A highly sensitive electrochemical sensor using a calix[6]arene/bismuth ferrite/multiwall carbon nanotube-modified fluorine-doped tin oxide electrode (CA6/BFO/MWCNTs/FTO) was fabricated for the detection of methyl parathion. The MWCNTs, BFO, and CA6 were consecutively cast onto the FTO electrode surface to enhance the surface area, electron transfer, and selectivity of sensors. The electrochemical behavior of CA6/BFO/MWCNTs/FTO was studied via cyclic voltammetry and electrochemical impedance spectroscopy. MP was detected via cyclic voltammetry in a phosphate buffer solution at pH 7.0. The working principle of the sensor involves a linear decrease in the anodic peak current of BFO with increasing MP concentration.

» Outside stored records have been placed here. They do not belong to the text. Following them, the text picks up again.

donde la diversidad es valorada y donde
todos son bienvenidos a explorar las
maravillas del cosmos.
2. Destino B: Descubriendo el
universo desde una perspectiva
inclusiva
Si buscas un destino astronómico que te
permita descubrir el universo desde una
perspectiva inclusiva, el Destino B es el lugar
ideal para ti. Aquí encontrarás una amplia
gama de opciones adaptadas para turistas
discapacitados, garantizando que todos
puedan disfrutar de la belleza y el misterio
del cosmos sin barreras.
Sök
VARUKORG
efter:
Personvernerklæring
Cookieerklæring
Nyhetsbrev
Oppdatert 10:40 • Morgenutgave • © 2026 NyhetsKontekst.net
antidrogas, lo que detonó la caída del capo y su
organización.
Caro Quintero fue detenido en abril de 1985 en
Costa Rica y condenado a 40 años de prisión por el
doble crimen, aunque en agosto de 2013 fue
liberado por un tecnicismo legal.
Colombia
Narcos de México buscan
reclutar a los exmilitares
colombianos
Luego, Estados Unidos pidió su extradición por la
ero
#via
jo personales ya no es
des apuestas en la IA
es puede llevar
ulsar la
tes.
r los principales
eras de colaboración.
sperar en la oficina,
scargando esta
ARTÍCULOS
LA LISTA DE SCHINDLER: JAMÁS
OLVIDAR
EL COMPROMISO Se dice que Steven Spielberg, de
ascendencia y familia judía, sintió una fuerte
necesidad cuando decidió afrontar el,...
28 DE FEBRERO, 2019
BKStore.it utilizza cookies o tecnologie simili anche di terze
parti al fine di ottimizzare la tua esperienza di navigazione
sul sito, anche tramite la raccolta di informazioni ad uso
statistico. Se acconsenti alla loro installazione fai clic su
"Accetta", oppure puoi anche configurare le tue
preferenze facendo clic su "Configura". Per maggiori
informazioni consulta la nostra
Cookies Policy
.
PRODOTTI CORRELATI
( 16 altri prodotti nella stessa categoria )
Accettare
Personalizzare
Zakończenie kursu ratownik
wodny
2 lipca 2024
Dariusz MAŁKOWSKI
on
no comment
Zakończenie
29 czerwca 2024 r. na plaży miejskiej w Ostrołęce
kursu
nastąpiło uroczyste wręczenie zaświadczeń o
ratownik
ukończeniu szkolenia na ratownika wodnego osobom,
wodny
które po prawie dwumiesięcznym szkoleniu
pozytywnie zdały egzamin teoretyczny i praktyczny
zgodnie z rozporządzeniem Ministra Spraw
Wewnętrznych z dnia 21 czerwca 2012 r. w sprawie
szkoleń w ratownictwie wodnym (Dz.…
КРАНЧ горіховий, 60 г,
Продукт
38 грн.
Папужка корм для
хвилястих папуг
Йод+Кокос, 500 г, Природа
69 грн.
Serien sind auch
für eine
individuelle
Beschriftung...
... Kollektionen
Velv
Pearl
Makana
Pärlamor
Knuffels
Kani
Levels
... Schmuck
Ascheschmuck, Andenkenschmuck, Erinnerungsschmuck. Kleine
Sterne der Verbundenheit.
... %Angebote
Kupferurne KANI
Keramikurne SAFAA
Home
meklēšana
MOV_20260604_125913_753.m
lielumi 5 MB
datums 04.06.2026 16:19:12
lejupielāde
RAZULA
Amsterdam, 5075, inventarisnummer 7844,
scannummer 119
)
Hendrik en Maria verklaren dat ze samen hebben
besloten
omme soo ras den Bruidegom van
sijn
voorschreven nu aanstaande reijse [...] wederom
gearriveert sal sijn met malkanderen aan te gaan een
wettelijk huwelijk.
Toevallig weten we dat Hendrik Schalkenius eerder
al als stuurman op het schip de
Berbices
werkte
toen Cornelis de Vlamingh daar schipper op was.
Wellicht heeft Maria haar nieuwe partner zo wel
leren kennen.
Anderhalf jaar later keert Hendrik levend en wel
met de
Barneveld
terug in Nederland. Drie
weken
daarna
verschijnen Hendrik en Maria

The linear working ranges are 0.005-0.05nM and 0.07-1.5nM. The CA6/BFO/MWCNTs/FTO sensor provides a low detection limit (S/N = 3) of 5pM and a high electrochemical sensitivity of 1.23 A μM-1cm-2. The fabricated sensor was successfully applied to assess the presence and amount of MP in vegetables and fruits (recoveries of 82.0-106.8%), with results comparable to high-performance liquid chromatography.